--- Work task 1 ---
Reproduce the choral competition text word for word, everything from "Seeing action in" down to "San Fabian, Pangasinan.".

A cursory look at this year’s roster of choirs which will be competing in the semifinals of the MBC National Choral Competition supports this view.
Seeing action in the Children’s Division will be Himig Bulilit of St. Paul Parañaque; Pasig Catholic College; Malate Catholic School; Juan Luna Elementary School; Batasan-Commonwealth Singing Voices; Himig Silangan; Himig ni Juan; Himig Pag-asa; Laoag City Children’s Choir; Fatirium Children’s Choir; Angelicus Children’s Choir; CES Himig ng Kabataan; GenSan’s The Voice; Banga Elementary School of Koronadal; Himig Hilaga of Lagao Central Elementary School; and the Angelicum Choir of San Fabian, Pangasinan.
Semifinal qualifiers in the Open Category include Regina Coeli; Coro Obscento; FEU Chorale; OMPHP Youth Ensemble IV; Coro Amadeo; Vox Amigos; Chorus Vocales; St. Mary’s University Choral Society-Bayombong; Tarlac State University Chamber Choir; Gloria Patri Singers; ISU-Ilagan Rhythmic Society; Voices and Graces Cultural Federation of Nueva Vizcaya State University; Junior Teens Choir of San Antonio de Padua; Leviticus Chamber Singers; La Salle Bacolod Chorale; Kinaadman Chorale of John B. Lacson Foundation Maritime University of Iloilo; Himig Sanghaya; Kammerchcr Manila; 2nd Chronicle Singers; University of Manila; Centro Escolar University-Malolos; Capitol University of Cagayan de Oro; University of Baguio Voices; Coro de Manila; Mariano Marcos State University CTE Choral Society; New UMAK Chorale; Pamantasan ng Lungsod ng Maynila Student Choral Society; Philippine College of Criminology-Manila Law College Chorale.
Even with the incredible diversity of opportunities today, people still want to create music as a gift they can offer back to another entity—whether God or the community. Listening to a choir—whether in school, at work, while worshipping in church or watching a high-profile competition, still give immeasurable fullness to our daily lives.

--- Work task 2 ---
Find every line in the listing below that contains the string "index" and copy each of those lines.

--- Data shown ---
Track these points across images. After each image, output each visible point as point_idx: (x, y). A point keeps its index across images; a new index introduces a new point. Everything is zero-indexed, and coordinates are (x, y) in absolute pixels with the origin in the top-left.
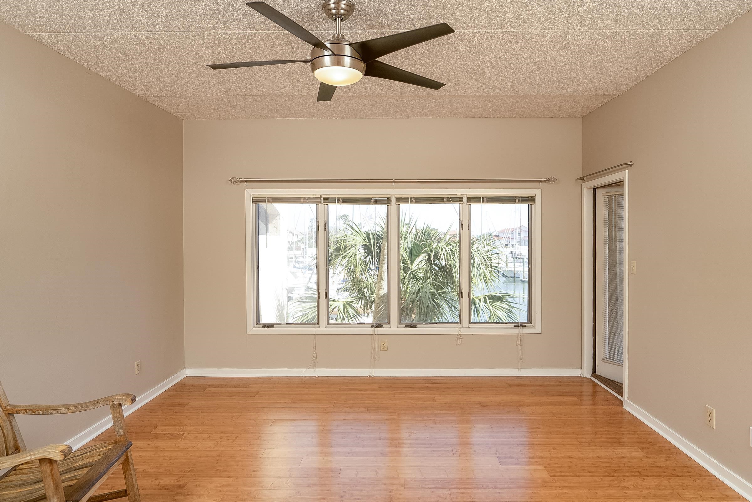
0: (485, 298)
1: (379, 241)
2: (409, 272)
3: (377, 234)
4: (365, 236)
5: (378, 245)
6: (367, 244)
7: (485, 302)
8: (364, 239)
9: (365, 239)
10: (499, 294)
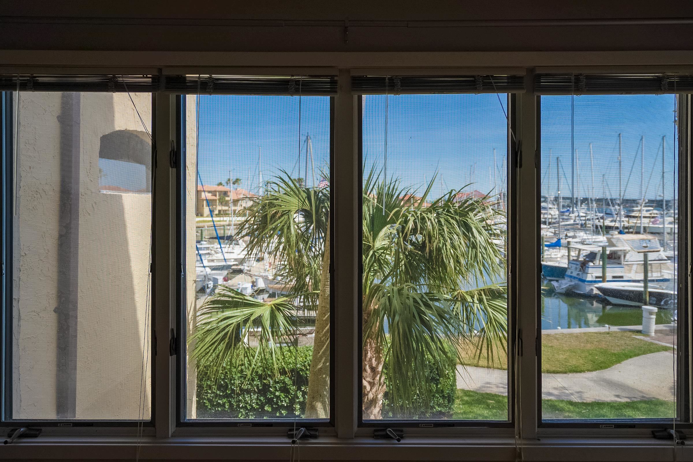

--- Exercise output 1 ---
Seeing action in the Children’s Division will be Himig Bulilit of St. Paul Parañaque; Pasig Catholic College; Malate Catholic School; Juan Luna Elementary School; Batasan-Commonwealth Singing Voices; Himig Silangan; Himig ni Juan; Himig Pag-asa; Laoag City Children’s Choir; Fatirium Children’s Choir; Angelicus Children’s Choir; CES Himig ng Kabataan; GenSan’s The Voice; Banga Elementary School of Koronadal; Himig Hilaga of Lagao Central Elementary School; and the Angelicum Choir of San Fabian, Pangasinan.

--- Exercise output 2 ---
Track these points across images. After each image, output each visible point as point_idx: (x, y). A point keeps its index across images; a new index introduces a new point. Everything is zero-indexed, and coordinates are (x, y) in absolute pixels with the origin in the top-left.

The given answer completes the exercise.